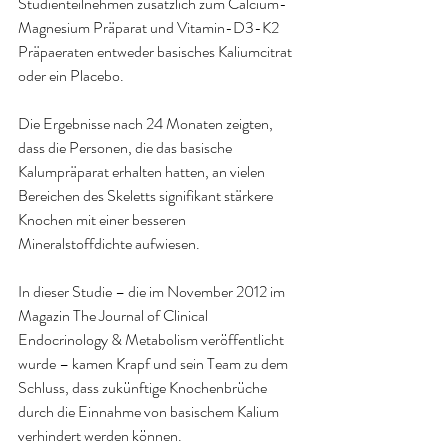
Studienteilnehmen zusätzlich zum Calcium-
Magnesium Präparat und Vitamin-D3-K2 
Präpaeraten entweder basisches Kaliumcitrat 
oder ein Placebo.
Die Ergebnisse nach 24 Monaten zeigten, 
dass die Personen, die das basische 
Kalumpräparat erhalten hatten, an vielen 
Bereichen des Skeletts signifikant stärkere 
Knochen mit einer besseren 
Mineralstoffdichte aufwiesen.
In dieser Studie – die im November 2012 im 
Magazin The Journal of Clinical 
Endocrinology & Metabolism veröffentlicht 
wurde – kamen Krapf und sein Team zu dem 
Schluss, dass zukünftige Knochenbrüche 
durch die Einnahme von basischem Kalium 
verhindert werden können.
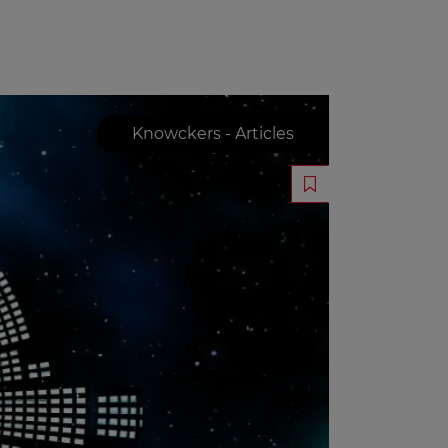
Knowckers - Articles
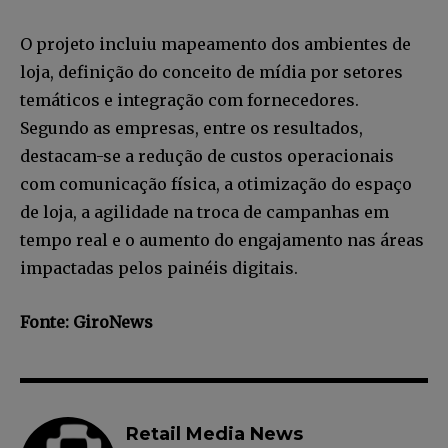
O projeto incluiu mapeamento dos ambientes de
loja, definição do conceito de mídia por setores
temáticos e integração com fornecedores.
Segundo as empresas, entre os resultados,
destacam-se a redução de custos operacionais
com comunicação física, a otimização do espaço
de loja, a agilidade na troca de campanhas em
tempo real e o aumento do engajamento nas áreas
impactadas pelos painéis digitais.
Fonte: GiroNews
Retail Media News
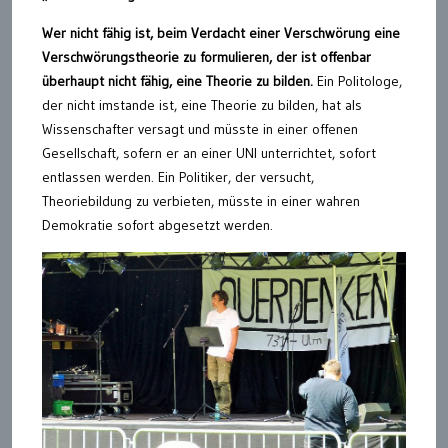
Wer nicht fähig ist, beim Verdacht einer Verschwörung eine
Verschwörungstheorie zu formulieren, der ist offenbar
überhaupt nicht fähig, eine Theorie zu bilden.
Ein Politologe,
der nicht imstande ist, eine Theorie zu bilden, hat als
Wissenschafter versagt und müsste in einer offenen
Gesellschaft, sofern er an einer UNI unterrichtet, sofort
entlassen werden. Ein Politiker, der versucht,
Theoriebildung zu verbieten, müsste in einer wahren
Demokratie sofort abgesetzt werden.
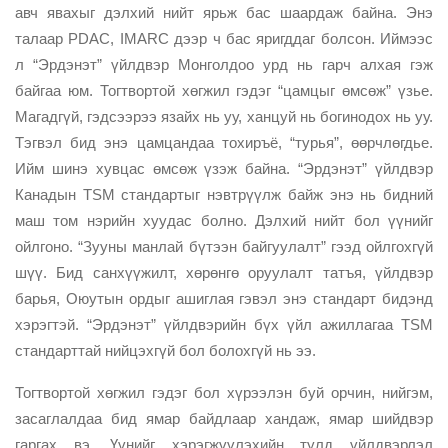
авч явахыг дэлхий нийт ярьж бас шаардаж байна. Энэ
талаар PDAC, IMARC дээр ч бас яригддаг болсон. Иймээс
л “Эрдэнэт” үйлдвэр Монголдоо урд нь гарч алхая гэж
байгаа юм. Тогтвортой хөгжил гэдэг “цамцыг өмсөж” үзье.
Магадгүй, гэдсээрээ язайх нь уу, ханцуй нь богинодох нь уу.
Тэгвэл бид энэ цамцандаа тохиръё, “турья”, өөрчлөгдье.
Ийм шинэ хувцас өмсөж үзэж байна. “Эрдэнэт” үйлдвэр
Канадын TSM стандартыг нэвтрүүлж байж энэ нь бидний
маш том нэрийн хуудас болно. Дэлхий нийт бол үүнийг
ойлгоно. “Зууны манлай бүтээн байгуулалт” гээд ойлгохгүй
шүү. Бид санхүүжилт, хөрөнгө оруулалт татъя, үйлдвэр
барья, Оюутын ордыг ашиглая гэвэл энэ стандарт бидэнд
хэрэгтэй. “Эрдэнэт” үйлдвэрийн бүх үйл ажиллагаа TSM
стандарттай нийцэхгүй бол болохгүй нь ээ.
Тогтвортой хөгжил гэдэг бол хүрээлэн буй орчин, нийгэм,
засаглалдаа бид ямар байдлаар хандаж, ямар шийдвэр
гаргах вэ. Үүнийг хэрэгжүүлэхийн тулд үйлдвэрлэл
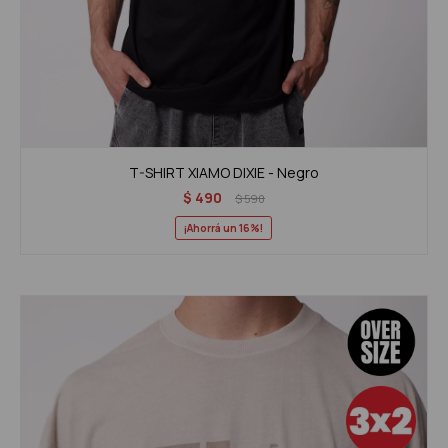
T-SHIRT XIAMO DIXIE - Negro
$
490
$
590
16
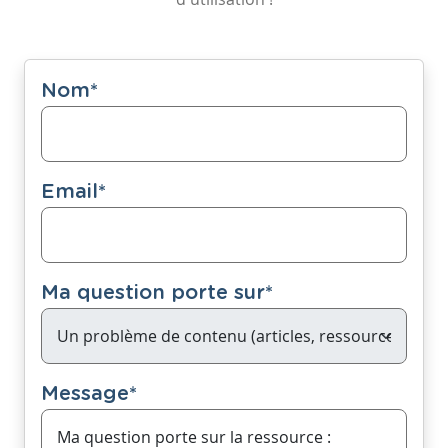
Nom
*
Email
*
Ma question porte sur
*
Message
*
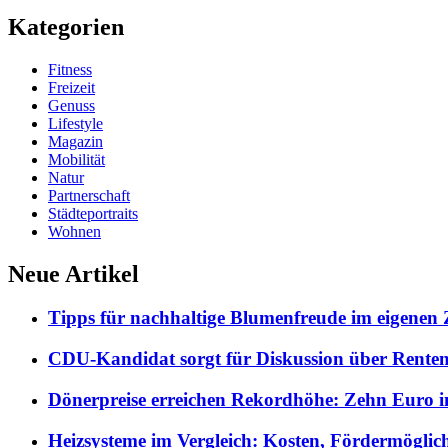
Kategorien
Fitness
Freizeit
Genuss
Lifestyle
Magazin
Mobilität
Natur
Partnerschaft
Städteportraits
Wohnen
Neue Artikel
Tipps für nachhaltige Blumenfreude im eigenen
CDU-Kandidat sorgt für Diskussion über Rentene
Dönerpreise erreichen Rekordhöhe: Zehn Euro i
Heizsysteme im Vergleich: Kosten, Fördermöglic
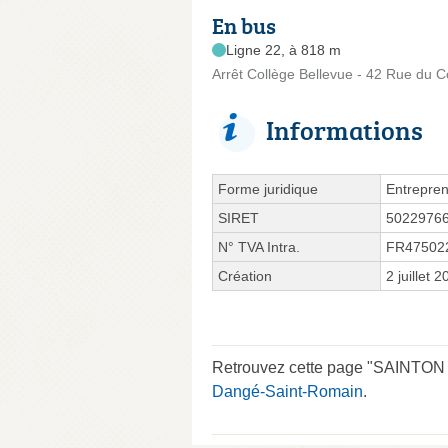
En bus
Ligne 22, à 818 m
Arrêt Collège Bellevue - 42 Rue du C
Informations
Forme juridique
Entrepren
SIRET
5022976
N° TVA Intra.
FR47502
Création
2 juillet 
Retrouvez cette page "SAINTON K
Dangé-Saint-Romain
.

• [TASK GOAL]
Reproduce the entries above exactly. Do not include the images.

• [SOLVED EXERCISE]
Studienteilnehmen zusätzlich zum Calcium-
Magnesium Präparat und Vitamin-D3-K2 
Präpaeraten entweder basisches Kaliumcitrat 
oder ein Placebo.
Die Ergebnisse nach 24 Monaten zeigten, 
dass die Personen, die das basische 
Kalumpräparat erhalten hatten, an vielen 
Bereichen des Skeletts signifikant stärkere 
Knochen mit einer besseren 
Mineralstoffdichte aufwiesen.
In dieser Studie – die im November 2012 im 
Magazin The Journal of Clinical 
Endocrinology & Metabolism veröffentlicht 
wurde – kamen Krapf und sein Team zu dem 
Schluss, dass zukünftige Knochenbrüche 
durch die Einnahme von basischem Kalium 
verhindert werden können.
Knowckers - Articles
O projeto incluiu mapeamento dos ambientes de
loja, definição do conceito de mídia por setores
temáticos e integração com fornecedores.
Segundo as empresas, entre os resultados,
destacam-se a redução de custos operacionais
com comunicação física, a otimização do espaço
de loja, a agilidade na troca de campanhas em
tempo real e o aumento do engajamento nas áreas
impactadas pelos painéis digitais.
Fonte: GiroNews
Retail Media News
Wer nicht fähig ist, beim Verdacht einer Verschwörung eine
Verschwörungstheorie zu formulieren, der ist offenbar
überhaupt nicht fähig, eine Theorie zu bilden.
Ein Politologe,
der nicht imstande ist, eine Theorie zu bilden, hat als
Wissenschafter versagt und müsste in einer offenen
Gesellschaft, sofern er an einer UNI unterrichtet, sofort
entlassen werden. Ein Politiker, der versucht,
Theoriebildung zu verbieten, müsste in einer wahren
Demokratie sofort abgesetzt werden.
авч явахыг дэлхий нийт ярьж бас шаардаж байна. Энэ
талаар PDAC, IMARC дээр ч бас яригддаг болсон. Иймээс
л “Эрдэнэт” үйлдвэр Монголдоо урд нь гарч алхая гэж
байгаа юм. Тогтвортой хөгжил гэдэг “цамцыг өмсөж” үзье.
Магадгүй, гэдсээрээ язайх нь уу, ханцуй нь богинодох нь уу.
Тэгвэл бид энэ цамцандаа тохиръё, “турья”, өөрчлөгдье.
Ийм шинэ хувцас өмсөж үзэж байна. “Эрдэнэт” үйлдвэр
Канадын TSM стандартыг нэвтрүүлж байж энэ нь бидний
маш том нэрийн хуудас болно. Дэлхий нийт бол үүнийг
ойлгоно. “Зууны манлай бүтээн байгуулалт” гээд ойлгохгүй
шүү. Бид санхүүжилт, хөрөнгө оруулалт татъя, үйлдвэр
барья, Оюутын ордыг ашиглая гэвэл энэ стандарт бидэнд
хэрэгтэй. “Эрдэнэт” үйлдвэрийн бүх үйл ажиллагаа TSM
стандарттай нийцэхгүй бол болохгүй нь ээ.
Тогтвортой хөгжил гэдэг бол хүрээлэн буй орчин, нийгэм,
засаглалдаа бид ямар байдлаар хандаж, ямар шийдвэр
гаргах вэ. Үүнийг хэрэгжүүлэхийн тулд үйлдвэрлэл
T-SHIRT XIAMO DIXIE - Negro
$
490
$
590
16
Nom
*
Email
*
Ma question porte sur
*
Message
*
Kategorien
Fitness
Freizeit
Genuss
Lifestyle
Magazin
Mobilität
Natur
Partnerschaft
Städteportraits
Wohnen
Neue Artikel
Tipps für nachhaltige Blumenfreude im eigenen
CDU-Kandidat sorgt für Diskussion über Rentene
Dönerpreise erreichen Rekordhöhe: Zehn Euro i
Heizsysteme im Vergleich: Kosten, Fördermöglic
En bus
Ligne 22, à 818 m
Arrêt Collège Bellevue - 42 Rue du C
Informations
Forme juridique
Entrepren
SIRET
5022976
N° TVA Intra.
FR47502
Création
2 juillet 
Retrouvez cette page "SAINTON K
Dangé-Saint-Romain
.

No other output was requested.